## TASK
Copy out the rows from the very first one through the one containing "しっかりと効果を感じていただける", both included, without any changes.

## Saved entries
Start of Block
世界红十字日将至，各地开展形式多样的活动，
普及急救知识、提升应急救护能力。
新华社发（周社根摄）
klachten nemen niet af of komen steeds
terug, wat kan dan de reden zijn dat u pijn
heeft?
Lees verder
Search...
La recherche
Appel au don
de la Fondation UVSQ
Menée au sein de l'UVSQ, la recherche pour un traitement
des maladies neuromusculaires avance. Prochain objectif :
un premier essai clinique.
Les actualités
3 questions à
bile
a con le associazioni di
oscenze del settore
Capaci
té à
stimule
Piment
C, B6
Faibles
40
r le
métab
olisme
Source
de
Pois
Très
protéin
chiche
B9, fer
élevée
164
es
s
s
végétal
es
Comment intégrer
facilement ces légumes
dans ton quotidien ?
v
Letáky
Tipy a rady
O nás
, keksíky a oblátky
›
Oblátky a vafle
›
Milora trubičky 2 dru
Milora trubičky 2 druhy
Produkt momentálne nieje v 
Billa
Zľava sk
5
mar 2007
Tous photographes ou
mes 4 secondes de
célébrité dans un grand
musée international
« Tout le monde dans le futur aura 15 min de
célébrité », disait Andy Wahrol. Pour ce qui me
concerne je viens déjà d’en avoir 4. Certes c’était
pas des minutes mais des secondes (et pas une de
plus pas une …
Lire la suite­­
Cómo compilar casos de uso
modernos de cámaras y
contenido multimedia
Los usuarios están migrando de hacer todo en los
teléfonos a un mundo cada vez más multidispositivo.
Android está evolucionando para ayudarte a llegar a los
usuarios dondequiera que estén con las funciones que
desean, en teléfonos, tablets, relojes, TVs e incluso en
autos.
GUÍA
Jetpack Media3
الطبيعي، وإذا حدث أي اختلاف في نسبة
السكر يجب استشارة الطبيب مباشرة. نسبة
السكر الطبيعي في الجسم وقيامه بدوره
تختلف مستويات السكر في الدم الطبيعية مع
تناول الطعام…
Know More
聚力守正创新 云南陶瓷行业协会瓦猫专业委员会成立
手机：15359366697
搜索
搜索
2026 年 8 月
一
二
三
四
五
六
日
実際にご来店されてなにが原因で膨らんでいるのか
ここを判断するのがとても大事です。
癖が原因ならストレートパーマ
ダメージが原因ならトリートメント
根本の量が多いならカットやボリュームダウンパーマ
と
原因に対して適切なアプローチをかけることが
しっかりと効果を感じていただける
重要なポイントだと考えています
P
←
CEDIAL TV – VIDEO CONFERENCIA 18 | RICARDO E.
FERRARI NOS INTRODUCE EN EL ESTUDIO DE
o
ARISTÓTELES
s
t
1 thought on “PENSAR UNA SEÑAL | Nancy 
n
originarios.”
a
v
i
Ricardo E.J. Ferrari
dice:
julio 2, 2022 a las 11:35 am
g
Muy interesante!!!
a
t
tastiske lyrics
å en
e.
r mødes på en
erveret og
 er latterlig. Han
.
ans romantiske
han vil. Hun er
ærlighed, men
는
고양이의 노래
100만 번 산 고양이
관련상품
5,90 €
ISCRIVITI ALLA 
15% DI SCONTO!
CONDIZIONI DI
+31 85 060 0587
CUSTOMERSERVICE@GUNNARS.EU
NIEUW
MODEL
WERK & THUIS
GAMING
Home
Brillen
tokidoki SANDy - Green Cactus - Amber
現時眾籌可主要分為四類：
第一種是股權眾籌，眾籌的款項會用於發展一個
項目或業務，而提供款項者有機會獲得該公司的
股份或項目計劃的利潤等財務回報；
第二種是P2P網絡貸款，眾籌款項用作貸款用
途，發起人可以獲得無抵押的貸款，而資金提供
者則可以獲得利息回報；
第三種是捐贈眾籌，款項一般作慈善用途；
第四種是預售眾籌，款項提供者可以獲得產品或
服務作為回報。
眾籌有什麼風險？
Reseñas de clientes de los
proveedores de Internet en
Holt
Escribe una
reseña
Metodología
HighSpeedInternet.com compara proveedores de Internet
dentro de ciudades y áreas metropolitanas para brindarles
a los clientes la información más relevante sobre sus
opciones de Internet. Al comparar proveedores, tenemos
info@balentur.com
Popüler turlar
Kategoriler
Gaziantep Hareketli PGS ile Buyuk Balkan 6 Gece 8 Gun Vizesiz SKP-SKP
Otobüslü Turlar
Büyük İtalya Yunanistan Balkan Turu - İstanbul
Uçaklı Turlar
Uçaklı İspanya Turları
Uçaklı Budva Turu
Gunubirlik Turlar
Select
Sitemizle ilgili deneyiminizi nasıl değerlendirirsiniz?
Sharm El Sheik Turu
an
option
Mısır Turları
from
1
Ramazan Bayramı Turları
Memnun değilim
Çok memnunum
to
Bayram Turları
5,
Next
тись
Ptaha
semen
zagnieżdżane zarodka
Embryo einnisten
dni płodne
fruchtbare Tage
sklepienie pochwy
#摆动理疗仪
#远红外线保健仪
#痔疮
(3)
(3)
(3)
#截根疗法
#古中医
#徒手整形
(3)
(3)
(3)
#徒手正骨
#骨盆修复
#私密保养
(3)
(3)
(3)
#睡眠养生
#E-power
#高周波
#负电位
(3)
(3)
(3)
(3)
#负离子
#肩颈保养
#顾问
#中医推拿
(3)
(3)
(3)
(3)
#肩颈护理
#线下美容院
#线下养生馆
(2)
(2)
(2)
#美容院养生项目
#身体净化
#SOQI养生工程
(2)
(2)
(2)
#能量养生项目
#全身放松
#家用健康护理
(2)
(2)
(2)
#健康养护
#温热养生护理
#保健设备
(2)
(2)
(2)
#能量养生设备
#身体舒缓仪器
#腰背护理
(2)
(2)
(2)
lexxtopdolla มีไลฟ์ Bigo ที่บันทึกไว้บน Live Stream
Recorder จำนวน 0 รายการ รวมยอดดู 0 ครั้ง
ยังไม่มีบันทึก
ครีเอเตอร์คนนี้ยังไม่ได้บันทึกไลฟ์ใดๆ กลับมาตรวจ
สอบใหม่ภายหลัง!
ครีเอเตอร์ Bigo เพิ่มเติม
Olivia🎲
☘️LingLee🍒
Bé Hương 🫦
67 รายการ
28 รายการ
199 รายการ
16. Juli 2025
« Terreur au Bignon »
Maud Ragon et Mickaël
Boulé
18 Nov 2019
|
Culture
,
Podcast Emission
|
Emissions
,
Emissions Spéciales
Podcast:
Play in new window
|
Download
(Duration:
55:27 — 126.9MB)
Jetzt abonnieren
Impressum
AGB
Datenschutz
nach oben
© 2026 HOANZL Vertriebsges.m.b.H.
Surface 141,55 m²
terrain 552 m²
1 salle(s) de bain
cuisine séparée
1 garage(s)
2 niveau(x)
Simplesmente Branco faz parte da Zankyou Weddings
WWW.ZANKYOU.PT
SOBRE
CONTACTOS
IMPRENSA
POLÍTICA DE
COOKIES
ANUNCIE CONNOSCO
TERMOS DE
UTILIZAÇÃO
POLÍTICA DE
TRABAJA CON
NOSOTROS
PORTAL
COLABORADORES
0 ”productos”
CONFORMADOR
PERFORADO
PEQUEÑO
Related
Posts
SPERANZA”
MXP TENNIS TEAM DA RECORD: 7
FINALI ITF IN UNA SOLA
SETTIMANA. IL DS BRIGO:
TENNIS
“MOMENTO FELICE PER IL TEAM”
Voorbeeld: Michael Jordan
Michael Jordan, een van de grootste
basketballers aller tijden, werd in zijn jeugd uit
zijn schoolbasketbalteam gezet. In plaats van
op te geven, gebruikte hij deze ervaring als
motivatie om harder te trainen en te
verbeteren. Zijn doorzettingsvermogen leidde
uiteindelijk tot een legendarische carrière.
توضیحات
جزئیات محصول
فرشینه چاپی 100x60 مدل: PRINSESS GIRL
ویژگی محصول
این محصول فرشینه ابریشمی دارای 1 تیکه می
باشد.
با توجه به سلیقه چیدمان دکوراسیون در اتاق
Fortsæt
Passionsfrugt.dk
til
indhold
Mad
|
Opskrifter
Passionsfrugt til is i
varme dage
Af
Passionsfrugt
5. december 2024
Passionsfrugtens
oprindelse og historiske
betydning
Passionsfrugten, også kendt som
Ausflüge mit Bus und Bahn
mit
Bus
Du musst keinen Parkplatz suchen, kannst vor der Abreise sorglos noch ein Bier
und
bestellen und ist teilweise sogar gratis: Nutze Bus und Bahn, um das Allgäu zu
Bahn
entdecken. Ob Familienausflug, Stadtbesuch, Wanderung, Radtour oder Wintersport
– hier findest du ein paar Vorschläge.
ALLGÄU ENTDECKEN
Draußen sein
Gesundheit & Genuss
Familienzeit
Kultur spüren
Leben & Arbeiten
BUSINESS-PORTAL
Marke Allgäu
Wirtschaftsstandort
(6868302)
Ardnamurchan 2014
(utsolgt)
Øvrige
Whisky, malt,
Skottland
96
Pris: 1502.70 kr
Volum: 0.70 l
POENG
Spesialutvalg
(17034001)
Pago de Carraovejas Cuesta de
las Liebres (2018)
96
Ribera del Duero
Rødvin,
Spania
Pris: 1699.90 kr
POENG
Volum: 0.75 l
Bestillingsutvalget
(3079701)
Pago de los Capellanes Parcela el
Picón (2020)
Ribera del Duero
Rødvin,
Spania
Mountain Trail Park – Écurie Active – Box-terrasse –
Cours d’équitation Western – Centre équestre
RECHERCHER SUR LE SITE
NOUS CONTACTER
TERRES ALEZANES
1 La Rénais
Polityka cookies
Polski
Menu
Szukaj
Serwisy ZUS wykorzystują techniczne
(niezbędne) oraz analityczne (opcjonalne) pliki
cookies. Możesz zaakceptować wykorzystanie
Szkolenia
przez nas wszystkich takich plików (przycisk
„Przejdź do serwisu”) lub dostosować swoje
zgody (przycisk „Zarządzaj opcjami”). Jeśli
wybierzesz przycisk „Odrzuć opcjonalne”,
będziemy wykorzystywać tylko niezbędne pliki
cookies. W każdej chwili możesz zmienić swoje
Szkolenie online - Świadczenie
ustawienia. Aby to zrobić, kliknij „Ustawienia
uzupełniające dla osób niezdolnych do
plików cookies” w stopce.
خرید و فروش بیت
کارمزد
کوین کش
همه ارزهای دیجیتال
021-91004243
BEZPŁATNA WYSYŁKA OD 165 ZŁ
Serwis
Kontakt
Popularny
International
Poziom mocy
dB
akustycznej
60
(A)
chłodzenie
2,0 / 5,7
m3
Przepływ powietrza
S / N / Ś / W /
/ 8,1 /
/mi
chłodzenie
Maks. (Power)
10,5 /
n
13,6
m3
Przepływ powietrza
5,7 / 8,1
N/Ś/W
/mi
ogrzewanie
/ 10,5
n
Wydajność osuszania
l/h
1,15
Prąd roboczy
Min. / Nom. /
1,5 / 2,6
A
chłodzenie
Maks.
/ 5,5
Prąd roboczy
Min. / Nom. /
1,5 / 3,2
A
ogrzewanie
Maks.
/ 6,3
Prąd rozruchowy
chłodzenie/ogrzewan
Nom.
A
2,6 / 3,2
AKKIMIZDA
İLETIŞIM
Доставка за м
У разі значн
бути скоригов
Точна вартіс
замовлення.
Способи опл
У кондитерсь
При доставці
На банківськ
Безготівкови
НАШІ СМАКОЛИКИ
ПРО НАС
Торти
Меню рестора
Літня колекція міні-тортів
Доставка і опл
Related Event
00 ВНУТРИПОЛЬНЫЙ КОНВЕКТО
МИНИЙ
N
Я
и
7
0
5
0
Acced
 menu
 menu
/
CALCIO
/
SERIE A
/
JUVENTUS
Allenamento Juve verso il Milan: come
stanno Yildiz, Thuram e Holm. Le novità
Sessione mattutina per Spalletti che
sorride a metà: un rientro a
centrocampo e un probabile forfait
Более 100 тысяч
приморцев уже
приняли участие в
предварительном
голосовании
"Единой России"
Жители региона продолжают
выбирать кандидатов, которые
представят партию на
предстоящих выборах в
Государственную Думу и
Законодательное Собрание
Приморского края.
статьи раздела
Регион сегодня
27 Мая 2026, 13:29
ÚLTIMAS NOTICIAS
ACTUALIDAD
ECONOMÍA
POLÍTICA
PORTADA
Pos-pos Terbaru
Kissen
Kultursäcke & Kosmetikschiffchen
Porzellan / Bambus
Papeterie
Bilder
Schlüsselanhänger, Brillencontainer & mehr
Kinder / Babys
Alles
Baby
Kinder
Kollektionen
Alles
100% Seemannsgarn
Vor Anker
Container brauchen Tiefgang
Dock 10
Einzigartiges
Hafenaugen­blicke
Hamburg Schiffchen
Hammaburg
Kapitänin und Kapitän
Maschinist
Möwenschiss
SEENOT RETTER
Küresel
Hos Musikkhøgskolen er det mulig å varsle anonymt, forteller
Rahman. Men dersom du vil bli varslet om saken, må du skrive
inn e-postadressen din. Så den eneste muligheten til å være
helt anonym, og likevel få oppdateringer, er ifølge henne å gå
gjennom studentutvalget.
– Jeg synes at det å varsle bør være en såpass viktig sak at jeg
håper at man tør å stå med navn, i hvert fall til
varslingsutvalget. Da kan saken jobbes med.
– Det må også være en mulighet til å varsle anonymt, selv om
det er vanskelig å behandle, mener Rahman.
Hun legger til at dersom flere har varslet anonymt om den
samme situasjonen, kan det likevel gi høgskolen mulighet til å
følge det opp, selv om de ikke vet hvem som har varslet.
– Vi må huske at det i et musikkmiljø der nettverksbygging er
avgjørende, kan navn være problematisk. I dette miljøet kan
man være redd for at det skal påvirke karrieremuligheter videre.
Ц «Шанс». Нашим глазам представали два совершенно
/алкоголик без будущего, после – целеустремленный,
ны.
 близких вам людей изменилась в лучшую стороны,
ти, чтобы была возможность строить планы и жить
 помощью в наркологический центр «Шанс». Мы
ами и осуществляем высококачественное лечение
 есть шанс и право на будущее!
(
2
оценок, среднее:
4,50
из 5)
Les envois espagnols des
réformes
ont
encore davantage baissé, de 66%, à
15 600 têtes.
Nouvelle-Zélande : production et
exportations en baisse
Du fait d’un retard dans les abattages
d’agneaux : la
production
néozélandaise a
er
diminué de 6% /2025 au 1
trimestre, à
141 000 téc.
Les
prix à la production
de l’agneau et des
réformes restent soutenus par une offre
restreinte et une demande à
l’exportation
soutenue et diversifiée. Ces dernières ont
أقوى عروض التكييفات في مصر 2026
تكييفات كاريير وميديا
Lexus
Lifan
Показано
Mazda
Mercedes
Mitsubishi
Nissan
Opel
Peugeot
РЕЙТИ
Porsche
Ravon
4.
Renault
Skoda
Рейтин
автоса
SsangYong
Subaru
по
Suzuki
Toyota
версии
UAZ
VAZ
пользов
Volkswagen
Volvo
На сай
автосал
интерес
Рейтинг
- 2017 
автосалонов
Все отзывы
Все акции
End of Block
## WRITTEN RESPONSE
世界红十字日将至，各地开展形式多样的活动，
普及急救知识、提升应急救护能力。
新华社发（周社根摄）
klachten nemen niet af of komen steeds
terug, wat kan dan de reden zijn dat u pijn
heeft?
Lees verder
Search...
La recherche
Appel au don
de la Fondation UVSQ
Menée au sein de l'UVSQ, la recherche pour un traitement
des maladies neuromusculaires avance. Prochain objectif :
un premier essai clinique.
Les actualités
3 questions à
bile
a con le associazioni di
oscenze del settore
Capaci
té à
stimule
Piment
C, B6
Faibles
40
r le
métab
olisme
Source
de
Pois
Très
protéin
chiche
B9, fer
élevée
164
es
s
s
végétal
es
Comment intégrer
facilement ces légumes
dans ton quotidien ?
v
Letáky
Tipy a rady
O nás
, keksíky a oblátky
›
Oblátky a vafle
›
Milora trubičky 2 dru
Milora trubičky 2 druhy
Produkt momentálne nieje v 
Billa
Zľava sk
5
mar 2007
Tous photographes ou
mes 4 secondes de
célébrité dans un grand
musée international
« Tout le monde dans le futur aura 15 min de
célébrité », disait Andy Wahrol. Pour ce qui me
concerne je viens déjà d’en avoir 4. Certes c’était
pas des minutes mais des secondes (et pas une de
plus pas une …
Lire la suite­­
Cómo compilar casos de uso
modernos de cámaras y
contenido multimedia
Los usuarios están migrando de hacer todo en los
teléfonos a un mundo cada vez más multidispositivo.
Android está evolucionando para ayudarte a llegar a los
usuarios dondequiera que estén con las funciones que
desean, en teléfonos, tablets, relojes, TVs e incluso en
autos.
GUÍA
Jetpack Media3
الطبيعي، وإذا حدث أي اختلاف في نسبة
السكر يجب استشارة الطبيب مباشرة. نسبة
السكر الطبيعي في الجسم وقيامه بدوره
تختلف مستويات السكر في الدم الطبيعية مع
تناول الطعام…
Know More
聚力守正创新 云南陶瓷行业协会瓦猫专业委员会成立
手机：15359366697
搜索
搜索
2026 年 8 月
一
二
三
四
五
六
日
実際にご来店されてなにが原因で膨らんでいるのか
ここを判断するのがとても大事です。
癖が原因ならストレートパーマ
ダメージが原因ならトリートメント
根本の量が多いならカットやボリュームダウンパーマ
と
原因に対して適切なアプローチをかけることが
しっかりと効果を感じていただける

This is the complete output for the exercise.